曾晓牵着孟翥冰凉的小手进了屋,进了屋,也抵不过冬日的寒气。曾晓找了一个暖水袋让孟翥抱着,孟翥哭了半天,现在倒也累了,眼睛眨巴眨巴的耷拉下来,时不时又猛然睁开眼睛,张着小嘴打着哈欠,被曾晓带了回来,他也就放下戒备,全身放松了下来。
曾晓劳顿了半天,也累的快睁不开眼睛,两个人随便洗漱了一下,就睡下了。
但在睡前又因为被子的问题,孟翥又闹了起来,死活不愿意自己一个人一个被子,硬是钻进曾晓的被子里,不愿意出来。
曾晓实在是困极了,又因为孟翥还是个孩子,也就随他去了,迷迷瞪瞪的睡了过去。
第二天,姐弟俩起的大早,曾晓带着孟翥去市集里买了几套衣服,一些生活用品,还有一些小孩子吃的零嘴。

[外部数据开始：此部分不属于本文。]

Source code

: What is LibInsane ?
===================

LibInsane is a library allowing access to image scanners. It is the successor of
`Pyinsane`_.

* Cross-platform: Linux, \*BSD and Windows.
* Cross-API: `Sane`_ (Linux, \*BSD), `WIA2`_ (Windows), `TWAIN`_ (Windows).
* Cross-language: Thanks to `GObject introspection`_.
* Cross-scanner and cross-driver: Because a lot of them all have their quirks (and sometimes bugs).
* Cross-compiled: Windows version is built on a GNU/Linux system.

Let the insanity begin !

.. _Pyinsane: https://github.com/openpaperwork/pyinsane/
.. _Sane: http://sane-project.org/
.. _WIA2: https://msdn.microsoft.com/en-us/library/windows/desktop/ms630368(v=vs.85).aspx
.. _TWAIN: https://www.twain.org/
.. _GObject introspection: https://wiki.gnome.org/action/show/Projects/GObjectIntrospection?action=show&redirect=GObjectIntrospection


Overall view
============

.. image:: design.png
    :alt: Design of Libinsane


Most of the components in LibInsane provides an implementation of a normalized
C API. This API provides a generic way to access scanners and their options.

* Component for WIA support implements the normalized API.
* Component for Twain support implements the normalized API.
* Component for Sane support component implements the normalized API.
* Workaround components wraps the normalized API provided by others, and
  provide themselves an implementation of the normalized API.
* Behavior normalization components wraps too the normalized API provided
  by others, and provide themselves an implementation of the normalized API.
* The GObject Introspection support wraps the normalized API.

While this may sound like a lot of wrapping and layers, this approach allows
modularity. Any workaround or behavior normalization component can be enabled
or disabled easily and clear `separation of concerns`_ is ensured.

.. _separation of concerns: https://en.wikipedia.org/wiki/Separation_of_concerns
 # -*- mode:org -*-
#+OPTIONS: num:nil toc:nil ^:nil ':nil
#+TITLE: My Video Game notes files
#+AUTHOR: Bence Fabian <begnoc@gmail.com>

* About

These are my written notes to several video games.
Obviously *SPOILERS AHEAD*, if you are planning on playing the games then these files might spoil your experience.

回来以后,又烧了一大盆热水给孟翥搓澡,姚万红对孟翥从来都不太上心,不像是亲生母亲,倒更像个继母,小孩也不知道多少天没洗澡了,衣服前衣领上都是黑黑的。
孟翥被脱得光溜溜,十分害羞,缩成一团,耳尖都泛着粉,不肯抬头。
曾晓被他这副模样给逗笑了,将他强行抱到盆中。
“别动,等会感冒了。”
曾晓看着坐在盆中的小小身躯,有些心疼。
孟翥都已经十二岁了,却像个八九岁的孩子一般,瘦骨嶙峋,肋骨一排排的突出,身上的骨头甚至有些硌手。
搓澡巾打上肥皂,给孟翥从头到尾都搓了一遍,小孩乖乖的坐盆中,身上被搓的红彤彤的,也一声不吭,一动不动,只有在头上的泡沫进到眼睛里,才眨巴着眼睛抬起头,拉一拉曾晓的袖子,让曾晓给他擦擦。

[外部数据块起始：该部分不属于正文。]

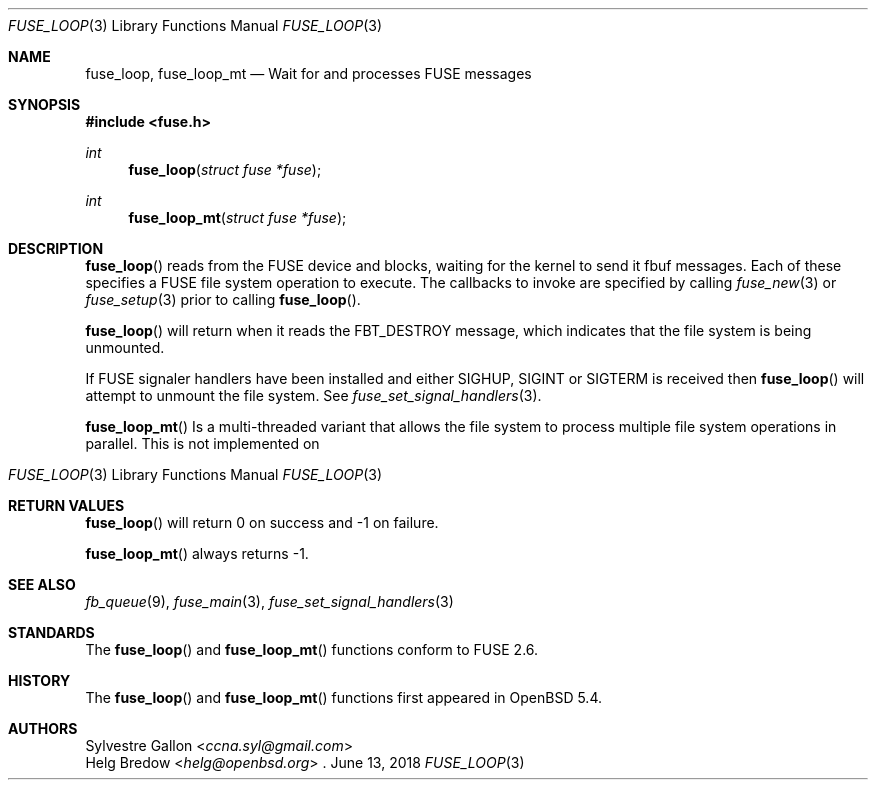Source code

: .\" $OpenBSD: fuse_main.3,v 1.2 2016/05/18 17:36:24 jmc Exp $
.\"
.\" Copyright (c) 2018 Helg Bredow <helg@openbsd.org>
.\"
.\" Permission to use, copy, modify, and distribute this software for any
.\" purpose with or without fee is hereby granted, provided that the above
.\" copyright notice and this permission notice appear in all copies.
.\"
.\" THE SOFTWARE IS PROVIDED "AS IS" AND THE AUTHOR DISCLAIMS ALL WARRANTIES
.\" WITH REGARD TO THIS SOFTWARE INCLUDING ALL IMPLIED WARRANTIES OF
.\" MERCHANTABILITY AND FITNESS. IN NO EVENT SHALL THE AUTHOR BE LIABLE FOR
.\" ANY SPECIAL, DIRECT, INDIRECT, OR CONSEQUENTIAL DAMAGES OR ANY DAMAGES
.\" WHATSOEVER RESULTING FROM LOSS OF USE, DATA OR PROFITS, WHETHER IN AN
.\" ACTION OF CONTRACT, NEGLIGENCE OR OTHER TORTIOUS ACTION, ARISING OUT OF
.\" OR IN CONNECTION WITH THE USE OR PERFORMANCE OF THIS SOFTWARE.
.\"
.Dd $Mdocdate: June 13 2018 $
.Dt FUSE_LOOP 3
.Os
.Sh NAME
.Nm fuse_loop ,
.Nm fuse_loop_mt
.Nd Wait for and processes FUSE messages
.Sh SYNOPSIS
.In fuse.h
.Ft int
.Fn fuse_loop "struct fuse *fuse"
.Ft int
.Fn fuse_loop_mt "struct fuse *fuse"
.Sh DESCRIPTION
.Fn fuse_loop
reads from the FUSE device and blocks, waiting for the
kernel to send it fbuf messages. Each of these specifies a FUSE file
system operation to execute. The callbacks to invoke are specified by
calling
.Xr fuse_new 3
or
.Xr fuse_setup 3
prior to calling
.Fn fuse_loop .
.Pp
.Fn fuse_loop
will return when it reads the FBT_DESTROY message, which indicates that
the file system is being unmounted.
.Pp
If FUSE signaler handlers have been installed and either SIGHUP, SIGINT
or SIGTERM is received then
.Fn fuse_loop
will attempt to unmount the file system. See
.Xr fuse_set_signal_handlers 3 .
.Pp
.Fn fuse_loop_mt
Is a multi-threaded variant that allows the file system to process
multiple file system operations in parallel. This is not implemented on
.Os .
.Sh RETURN VALUES
.Fn fuse_loop
will return 0 on success and -1 on failure.
.Pp
.Fn fuse_loop_mt
always returns -1.
.Sh SEE ALSO
.Xr fb_queue 9 ,
.Xr fuse_main 3 ,
.Xr fuse_set_signal_handlers 3
.Sh STANDARDS
The
.Fn fuse_loop
and
.Fn fuse_loop_mt
functions conform to FUSE 2.6.
.Sh HISTORY
The
.Fn fuse_loop
and
.Fn fuse_loop_mt
functions first appeared in
.Ox 5.4 .
.Sh AUTHORS
.An Sylvestre Gallon Aq Mt ccna.syl@gmail.com
.An Helg Bredow Aq Mt helg@openbsd.org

洗好后,孟翥套上厚实的棉衣,放在炉子旁边,小孩本就清秀的小脸更加可人,整个人都冒着水汽,跟刚冒土的笋尖似的。嫩生生的一掐就断。
曾晓将孟翥换洗的衣服全都给扔了,贴身的内衣毛衣全都不合身,要么短的不行,要么就直接甩出来一截,线头毛球一大堆,估计这些年孟翥都没有一套新衣。
全都收拾的差不多后,给孟翥打开电视,找了点零嘴,让孟翥先吃着,曾晓转身就去了厨房。
从空间里面摘了几个茄子,挑了一颗小冬瓜,又从屋外将昨天吃剩下的一半鱼给拿出来解冻。做了个红烧鱼,冬瓜炖排骨,鱼香茄子。
将饭菜都端上桌,曾晓想了想,又转身进了厨房,将角落的一个落了灰的坛子给搬出来,这是她刚过来时,住在旁边的刘嫂子送的咸菜,说是曾晓刚刚过来,没有种菜园,到时冬天可能就没有下饭的。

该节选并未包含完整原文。